I am taking a vacation in June to visit my hometown Navarre, FL. I guess instead of that vacation, I need to do my part and help "fix" this situation. I want to help out every way I can... I'm just lost of words on how to feel about this... my emotions are traumatized. So many things are about to affect my beautiful Gulf.
Michael B – I live in Pensacola. Every morning I wake up thinking this is a nightmare. Then I remember that it's real. I say please come home and at least give a proper farewell to this beautiful blessing before it's gone. Go for a walk on the beach and say a prayer.
Drilling close to shore is better. If divers could reach the well head, it would have been repaired already.
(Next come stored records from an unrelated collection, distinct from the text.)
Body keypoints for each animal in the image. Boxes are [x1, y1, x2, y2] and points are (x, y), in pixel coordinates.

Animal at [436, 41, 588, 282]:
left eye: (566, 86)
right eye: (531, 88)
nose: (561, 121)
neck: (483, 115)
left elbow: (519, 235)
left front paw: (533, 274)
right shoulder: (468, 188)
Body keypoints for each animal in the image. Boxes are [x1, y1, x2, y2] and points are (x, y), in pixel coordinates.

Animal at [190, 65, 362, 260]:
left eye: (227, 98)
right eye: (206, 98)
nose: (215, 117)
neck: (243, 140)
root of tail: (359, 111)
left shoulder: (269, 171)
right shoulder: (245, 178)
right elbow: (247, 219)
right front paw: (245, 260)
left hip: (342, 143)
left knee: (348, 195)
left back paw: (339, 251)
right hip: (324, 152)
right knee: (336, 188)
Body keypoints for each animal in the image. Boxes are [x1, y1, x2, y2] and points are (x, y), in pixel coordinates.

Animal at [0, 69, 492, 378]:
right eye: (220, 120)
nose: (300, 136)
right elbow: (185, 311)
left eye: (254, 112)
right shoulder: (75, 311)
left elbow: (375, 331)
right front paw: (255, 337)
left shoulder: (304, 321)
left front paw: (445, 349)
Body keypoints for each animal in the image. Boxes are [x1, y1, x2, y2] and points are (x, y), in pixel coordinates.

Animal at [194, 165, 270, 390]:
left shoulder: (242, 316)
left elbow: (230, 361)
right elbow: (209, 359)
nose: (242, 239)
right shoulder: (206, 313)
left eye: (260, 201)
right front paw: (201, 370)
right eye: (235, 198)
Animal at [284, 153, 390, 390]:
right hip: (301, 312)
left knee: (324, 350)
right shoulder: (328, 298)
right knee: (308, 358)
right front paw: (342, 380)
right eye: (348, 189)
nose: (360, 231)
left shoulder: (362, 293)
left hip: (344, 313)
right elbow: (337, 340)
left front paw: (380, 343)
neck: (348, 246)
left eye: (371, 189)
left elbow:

To drill off the continental shelf in over a mile of water, is insanity. Obama knows little about oil extraction technology, or he wouldn't even propose a continuance of this nonsense. They will lose their energy bill, cause the drilling off the contintental shelf part of that bill will no longer be approved. So much for community organizers, becoming presdients. Nice experiment. Let's not try it again folks.. please..!! How about you pick from expereienced statesmen for our leaders. These beginners are really annoying me.
everyone I see talking about paying the cost-no one can afford this–and it is not possible to–"clean this up" so to spea...k it will effect us all for yrs, to come-decades–I hope within the speculation of " the cost " is the lost revenue of trillions in property tax revenues from all the beachfront abandoned houses that this will cause-the highest taxed properties will be worth less than the tax bill-how much can a county tax a oil front home or buisness and if the gulf stream drags it around 1000's of miles of coastline–who will pay the parking meter at the beaches?-who will move right out of these area's??–those who can afford to would be my guess-mostly people who retired or fell in love with these "Paradise areas" this does not even begin to cover a spectrum that will take 20 years to evaluate...
Also how many of these rigs in the world have this "fail safe" valve? and honestly-what man made thing does anyone know of that lasts for any amount of time 10 feet deep in salt water let alone 1 mile-–TIMEX?????!!!???...failsafe??????.....get real!!
unless oilwell failsafe valves are somehow covered by the great pyramid's forces I do not see any man made valve lasting even 200 years under salt water-and honestly who has time tested these thing's??= I guess like many other things it is an ongoing "test"
I am a Canadian who just returned from a vacation in Varadero Beach Cuba and while I was there people were swimming in the ocean and coming out covered in oil, so it has already reached land. Despite U.S. relations with Cuba this point should be acknowledged in the broader concern of the environment.
While I am not a scientist, when I had an oil spill in the garage, I used kitty litter...
store ars continue alone
I would like to see a large obselete ship possibly an old military ship welded up and sealed with several air tight compartments fitted with several shut off valves sunk over the well head with a large hole cut in the bottom of the ship and a large sealing ring that would conform to the uneven bottom of the ocean the ship would sit over the hole with the large cut in its bottom and would fillup with the oil and the shut off valves could be fitted with some type of piping to funnel the leaking oil to a ship or some type of receiving device this would possibly slow or stop the flow of oil down. this is just an idea, I am aware that there are very high pressures that deep in the ocean. the ship would fillup the compartments with oil and could be accessed by opening the valves to collect the oil. Also another idea would be to lower a large magnet to stick to the pipe depending on what the pipe is made of such as copper it would not stick or steel it would stick to, a magnet with a large gasket material that when close would mate up to an irregular surface.
The only way to hit BP is to stop buying their product. This is sheer neglect on behalf of ever corrupt person involved and that includes the US government.